The crisis is Cyprus is still unfolding and the final resolution might still have some way to go, but the events in Nicosia and Brussels already offer some first lessons. And these lessons look certainly familiar to those who have studied previous crises. Bets are that Cyprus will not be the Troika’s last patient, with one South European finance minister already dreading the moment where he might be in a situation like his Cypriot colleague. Even more important, thus to analyze the on-going Cyprus crisis resolution for insights into where the resolution of the Eurozone crisis might be headed and what needs to be done.
1. A deposit insurance scheme is only as good as the sovereign backing it
One of the main objectives of deposit insurance is to prevent bank runs. That was also the idea behind the increase of deposit insurance limits across the Eurozone to 100,000 Euro after the Global Financial Crisis. However, deposit insurance is typically designed for idiosyncratic bank failures, not for systemic crises. In the latter case, it is important that public back stop funding is available. Obviously, the credibility of the latter depends on a solvent sovereign. As Cyprus has shown, if the solvency of the sovereign is itself in question, this will undermine the confidence of depositors in a deposit insurance scheme. In the case of Cyprus, this confidence has been further undermined by the initial idea of imposing a tax on insured deposits, effectively an insurance co-payment, contradicting maybe not in legal terms but definitely in spirit the promise of deposit insurance of up to 100,000 Euros. The confidence that has been destroyed with the protracted resolution process and the back-and-forth over loss distribution will be hard to re-establish. A banking system without the necessary trust, in turn, will be hard pressed to fulfill its basic functions of facilitating payment services and intermediating savings. Ultimately, this lack of confidence can only be overcome by a Eurozone wide deposit insurance scheme with public back-stop funding by ESM and a regulatory and supervisory framework that depositors can trust.
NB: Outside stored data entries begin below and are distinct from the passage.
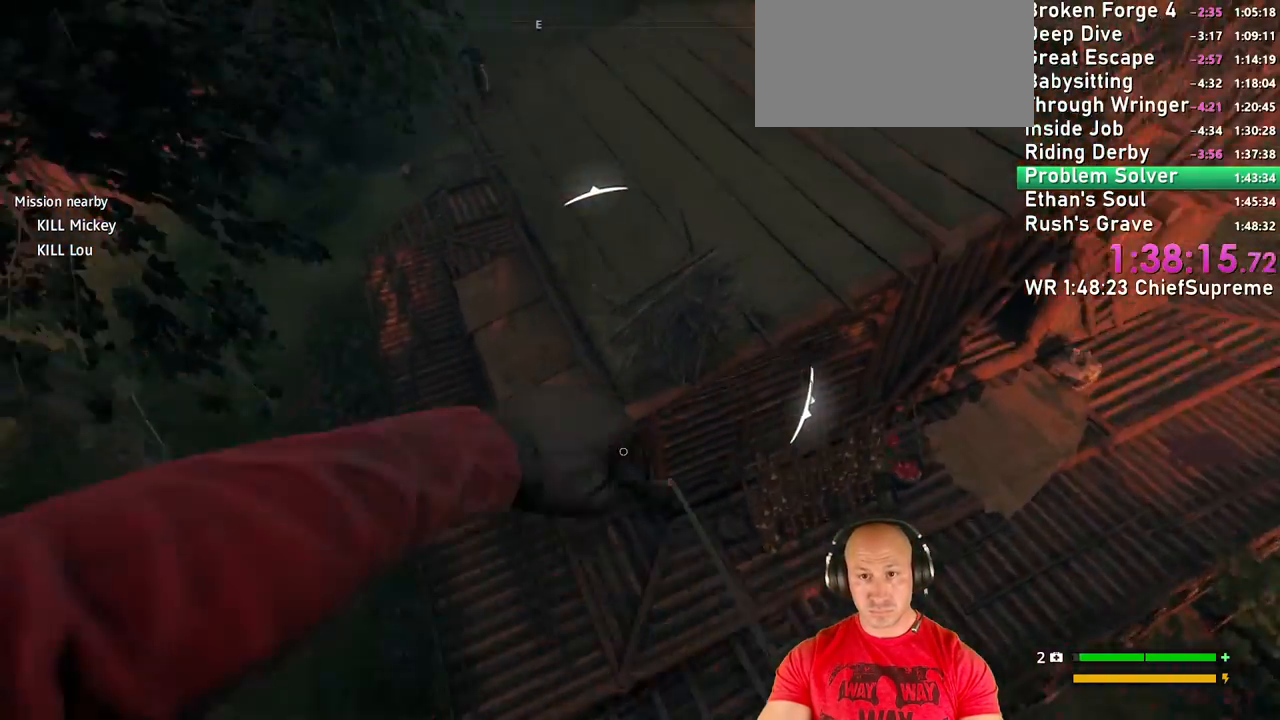
{"keys": ["d", "w"], "mouse": [], "events": [[234, "d", "down"]]}
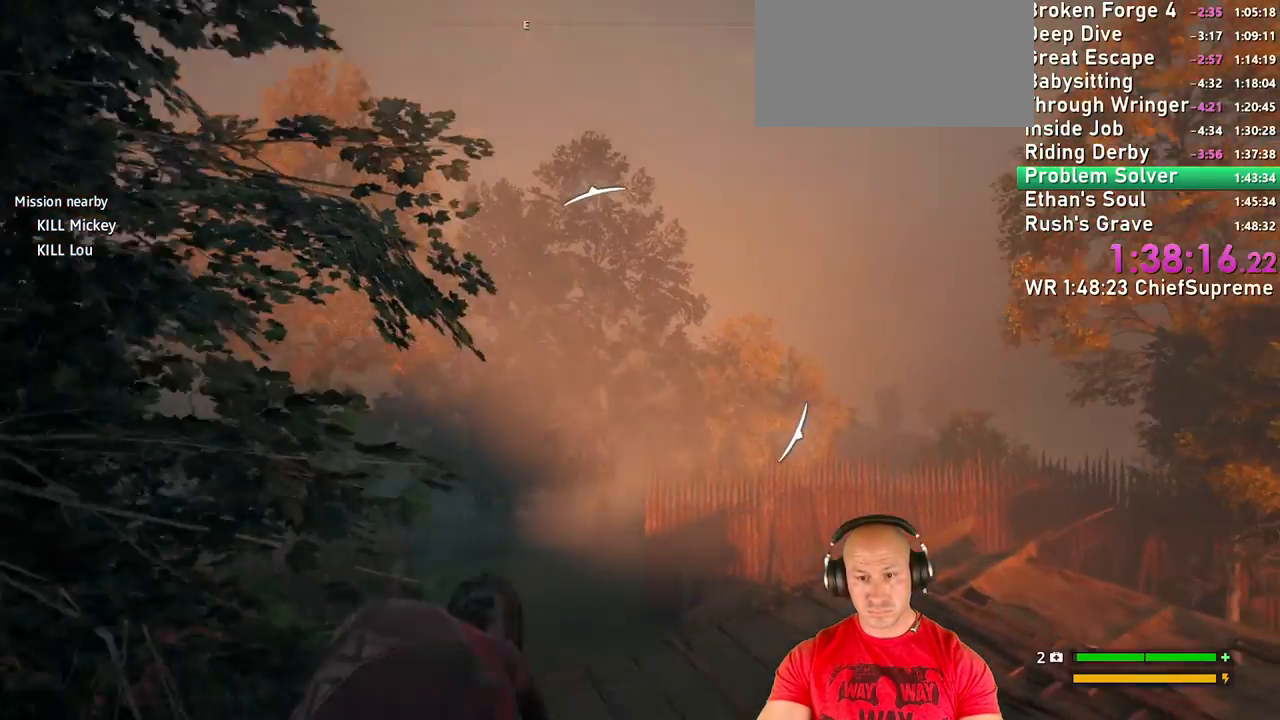
{"keys": ["w"], "mouse": [], "events": [[250, "d", "up"]]}
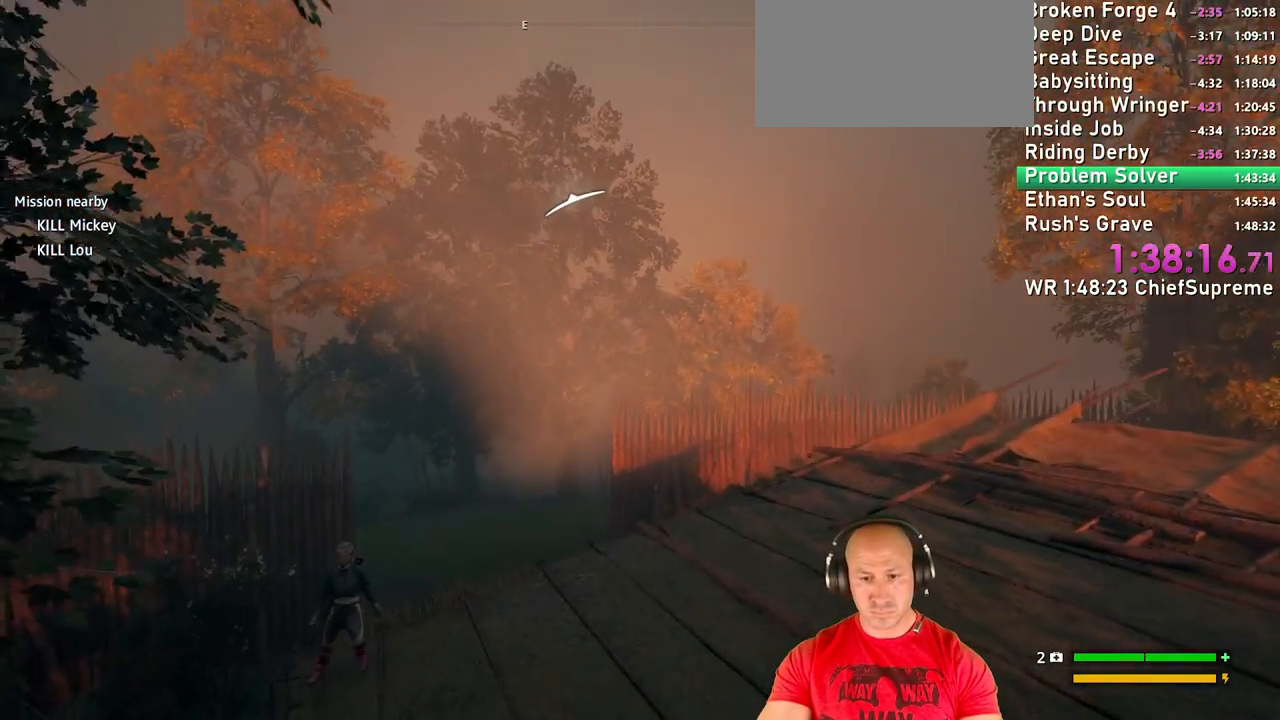
{"keys": [], "mouse": [], "events": [[450, "w", "up"]]}
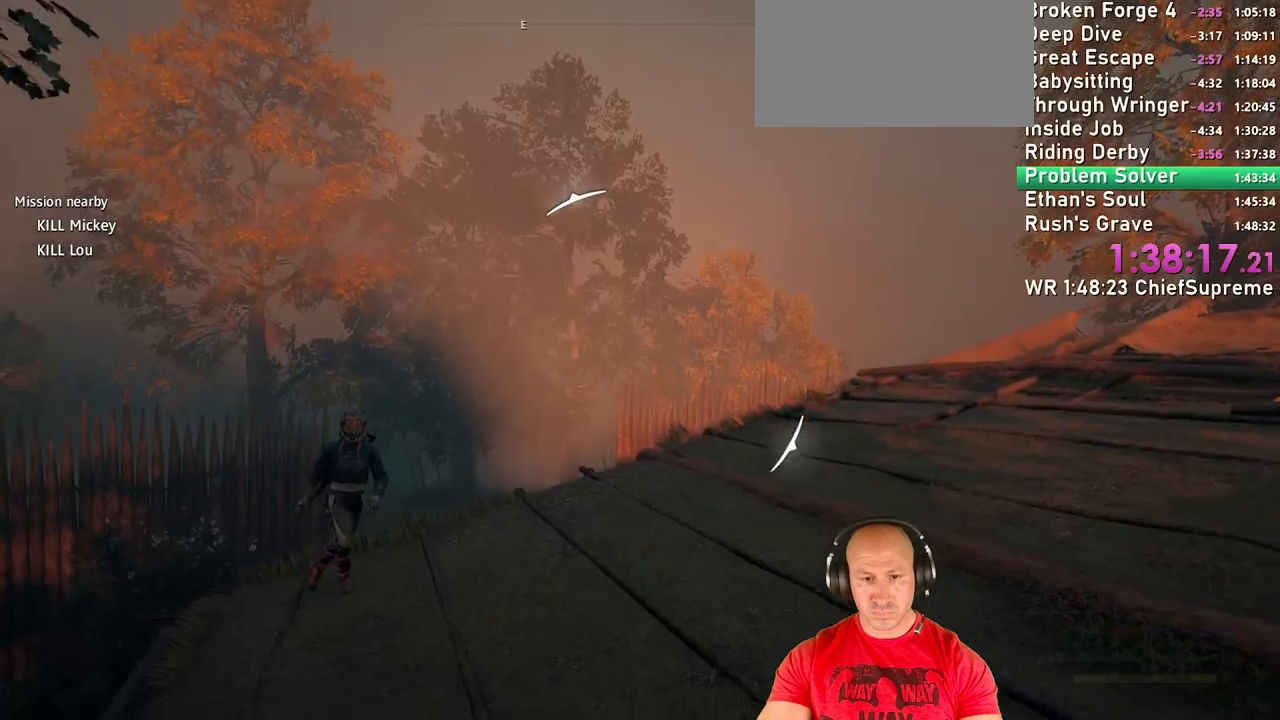
{"keys": [], "mouse": [], "events": []}
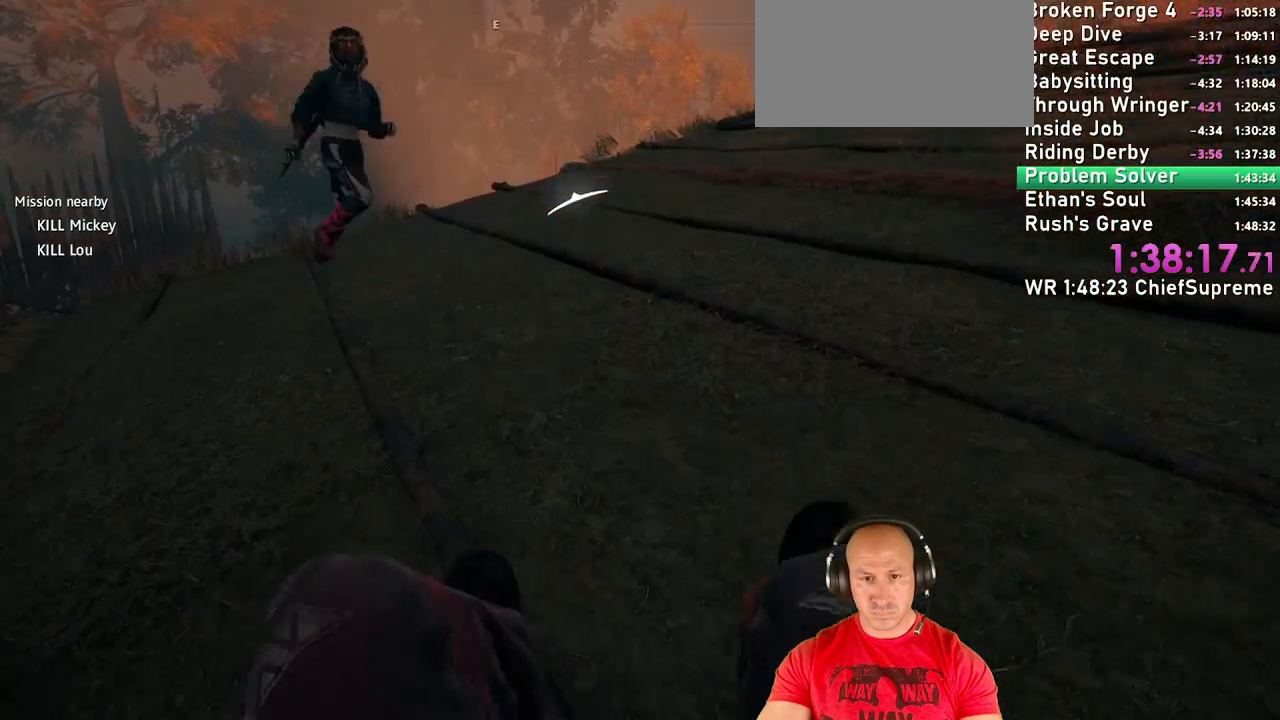
{"keys": ["w"], "mouse": [], "events": [[300, "w", "down"], [350, "shift", "down"], [484, "shift", "up"]]}
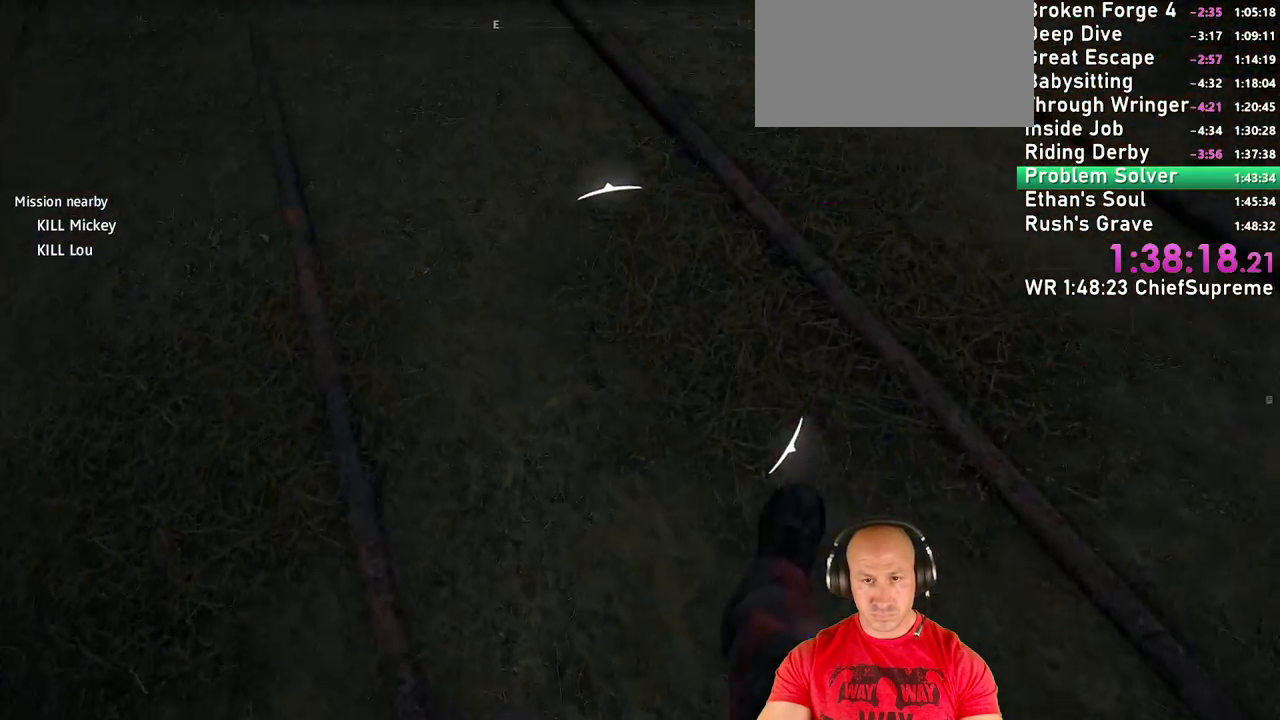
{"keys": [], "mouse": [], "events": [[167, "w", "up"]]}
2. A large financial system is not necessarily growth enhancing
An extensive literature has documented the positive relationship between financial deepening and economic growth, even though the recent crisis has shed doubts on this relationship (Levine, 2005, Beck, 2012). However, both theoretical and empirical literature focus on the intermediation function of the financial system, not on the size of the financial system per se. Very different from this financial facilitator view is the financial center view, which sees the financial sector as an export sector, i.e. one that seeks to build a nationally centered financial center stronghold based on relative comparative advantages such as skill base, favorable regulatory and tax policies, (financial safety net) subsidies, etc. Economic benefits of such a financial center might also include important spin-offs coming from professional services (legal, accounting, consulting, etc.) that tend to cluster around the financial sector.
In recent work with Hans Degryse and Christiane Kneer (2013) and using pre-2007 data, we have shown that a large financial system might stimulate growth in the short-term, but comes at the expense of higher volatility. It is the financial intermediation function of finance that helps improve growth prospects not a large financial center, a lesson that Cyprus could have learned from Iceland.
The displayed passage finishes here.